• TEXT UNDER STUDY:
_ _ _

State Funding for Child Care in 2009: 30 States Saved by the Stimulus, Others Make Cuts

September 30, 2009 - 10:03am

Because of the American Recovery and Reinvestment Act, most states are keeping public child care programs afloat near last year's levels. But a handful of states are not providing the same level of assistance to poor families even with the federal help.

Those are a few of the messages in the 2009 report on states' child care policies, released yesterday by the National Women's Law Center. The center surveyed representatives of all 50 states this summer about how they would use funds from the stimulus bill, known as ARRA, which provided an additional $2 billion in funding for 2010 and 2011 through Child Care and Development Block Grants. Thirty states reported that they were using that money to maintain services, avoid or lessen waiting lists and open their services to more parents in search of work. But several others, including Arizona, Maryland, Massachusetts, Ohio and Pennsylvania, said they will be cutting funding and tightening eligibility requirements for childcare subsidies.

The center also asked states where they stood in February 2009 (exactly a year from the date of last year's survey) on a range of policies, such as how they determine income cut-offs for assistance, the size of the co-payments they require families to make, and how they reimburse child care center and other providers who enroll qualifying children. Updates on state's waiting lists are also included.

Better Child Care Could Boost Children's Math and Reading Scores Through Elementary School

September 25, 2009 - 10:17am

Research has shown for years that placing 3- and 4-year olds from low-income families in high-quality early education settings can curb the relationship between growing up in a low-income family and underperforming in school. Now a new study in the September/October 2009 issue of Child Development goes a few steps further, linking quality child care settings at even younger ages to school achievement up to fifth grade.

The study, led by Eric Dearing, an associate professor at the Lynch School of Education of Boston College, uses longitudinal data from a national study that tracks children from birth up to fifth grade. It includes children from high-, middle-, and low-income families in a variety of childcare environments that ranged from maternal care to structured preschool facilities. The dataset also included information on children's cognitive and academic performance, along with the quality of various childcare settings they attended, as measured by observation-based records of the care-giving environments.

_ _ _

• DATA TO EXAMINE:

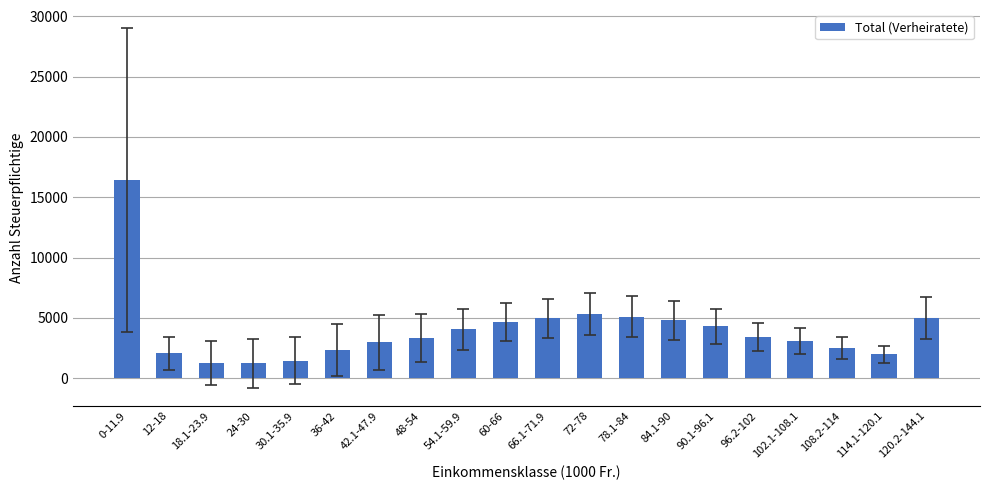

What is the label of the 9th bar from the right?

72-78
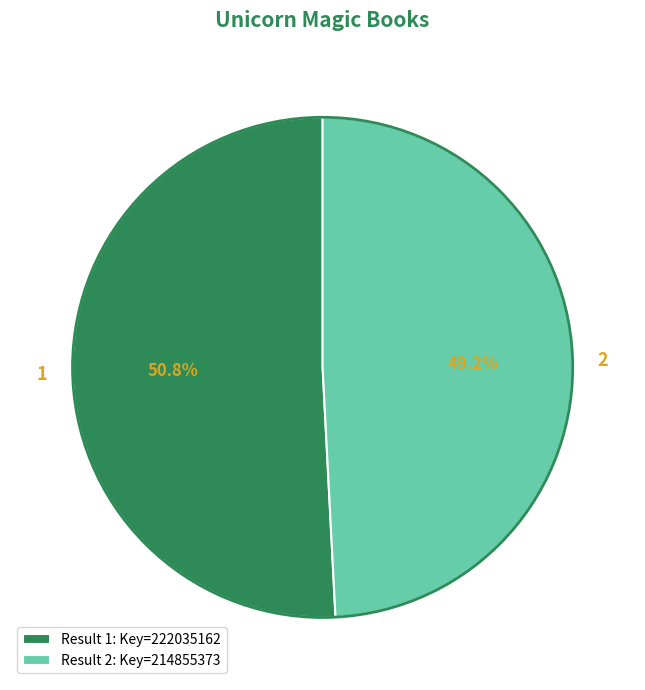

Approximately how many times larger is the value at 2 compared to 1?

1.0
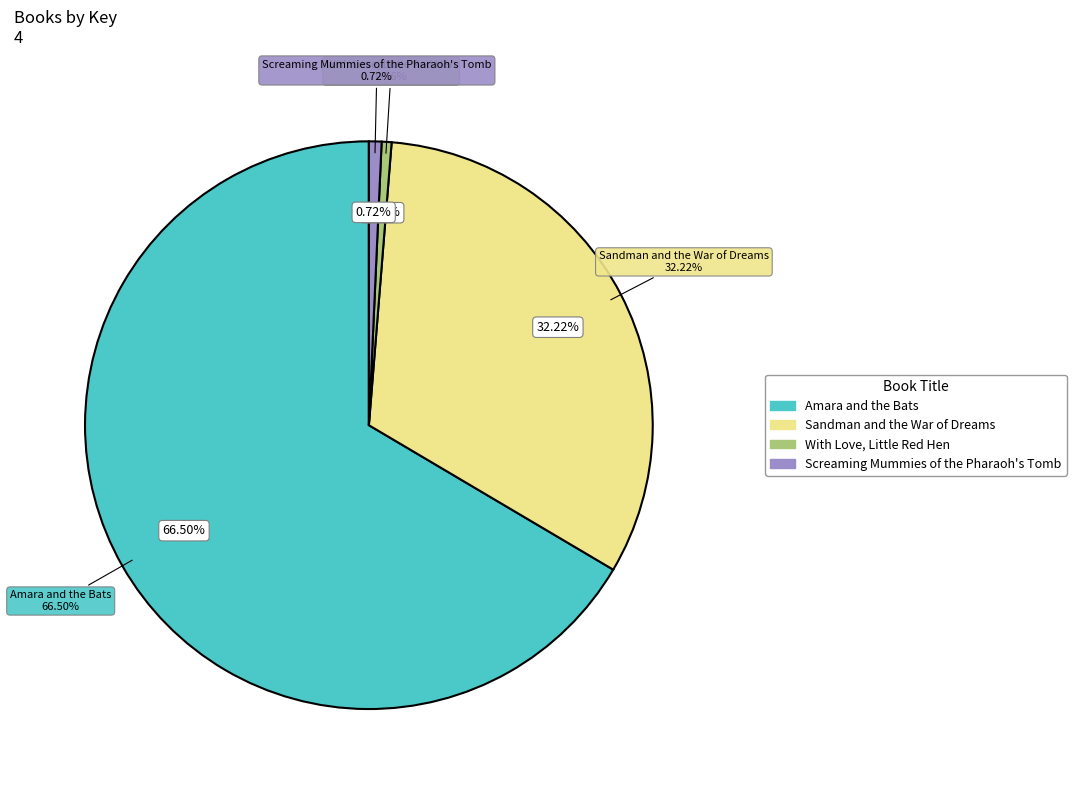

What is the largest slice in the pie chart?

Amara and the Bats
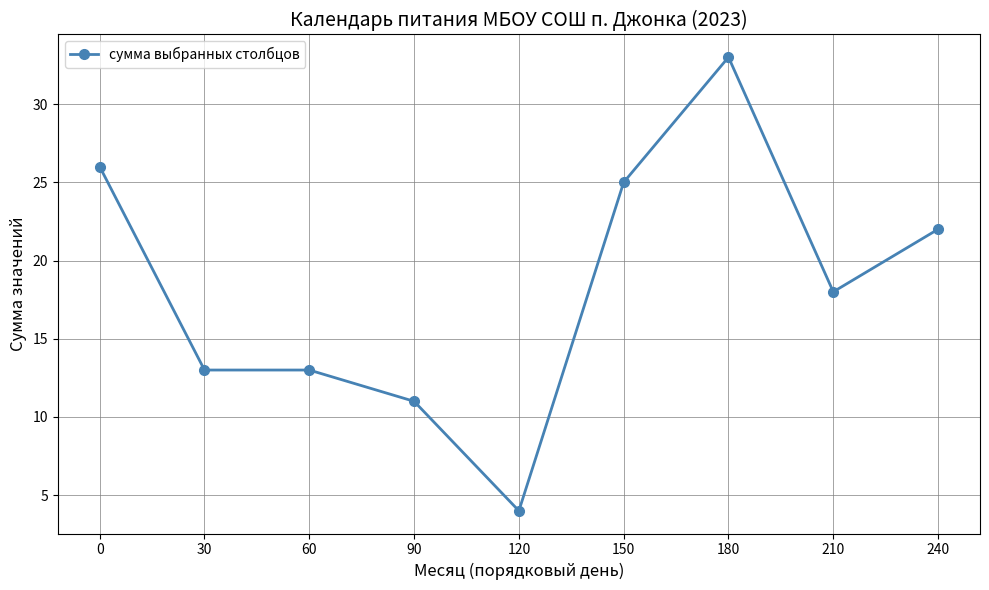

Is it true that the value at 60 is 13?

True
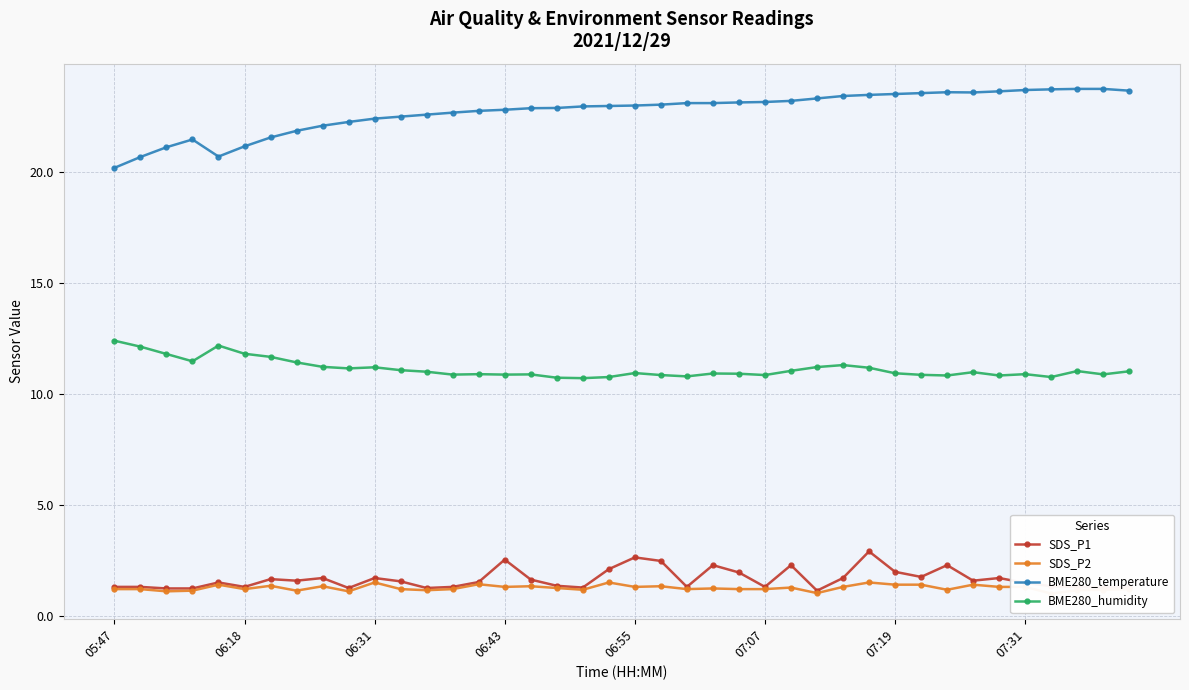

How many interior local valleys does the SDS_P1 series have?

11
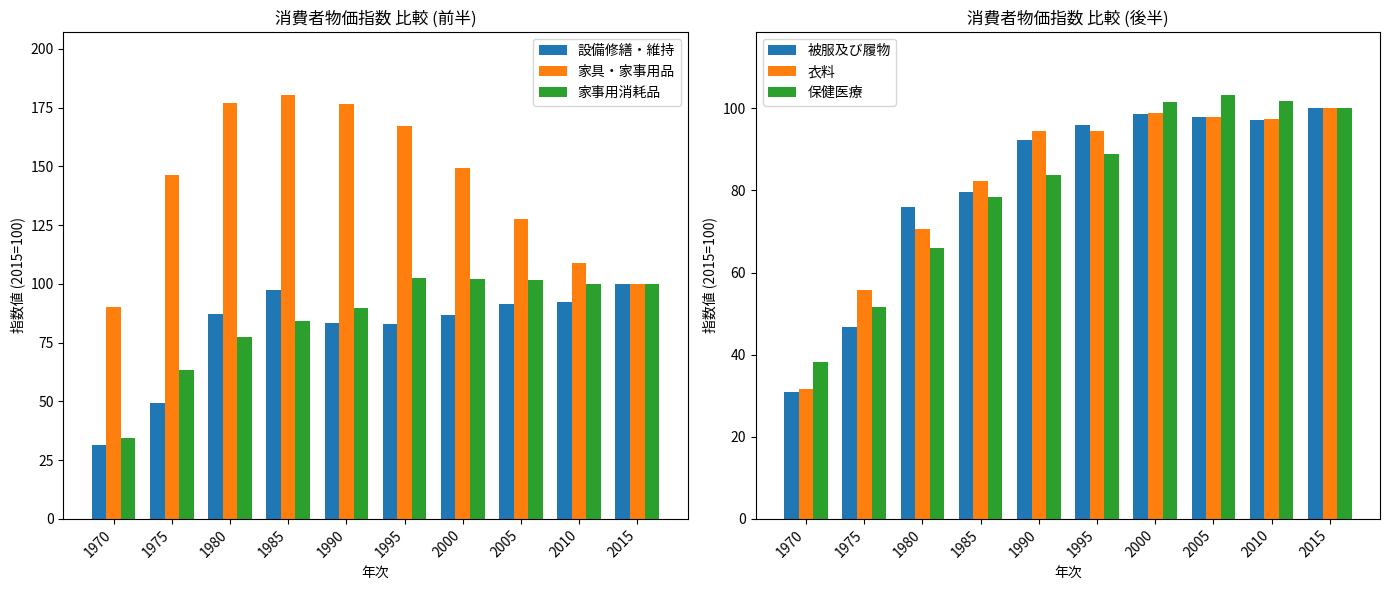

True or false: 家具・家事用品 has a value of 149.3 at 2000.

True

_ _ _

• WORK INSTRUCTIONS:
A – Which states does the child care articles name as planning to cut child care funding and tighten eligibility requirements? List every one.
B – Update the child care articles from "Those are a" to "for childcare subsidies.", replacing "stimulus bill" with "recovery law".

• ANSWERS BY ITEM NUMBER:
A – Arizona, Maryland, Massachusetts, Ohio, Pennsylvania

B –
Those are a few of the messages in the 2009 report on states' child care policies, released yesterday by the National Women's Law Center. The center surveyed representatives of all 50 states this summer about how they would use funds from the recovery law, known as ARRA, which provided an additional $2 billion in funding for 2010 and 2011 through Child Care and Development Block Grants. Thirty states reported that they were using that money to maintain services, avoid or lessen waiting lists and open their services to more parents in search of work. But several others, including Arizona, Maryland, Massachusetts, Ohio and Pennsylvania, said they will be cutting funding and tightening eligibility requirements for childcare subsidies.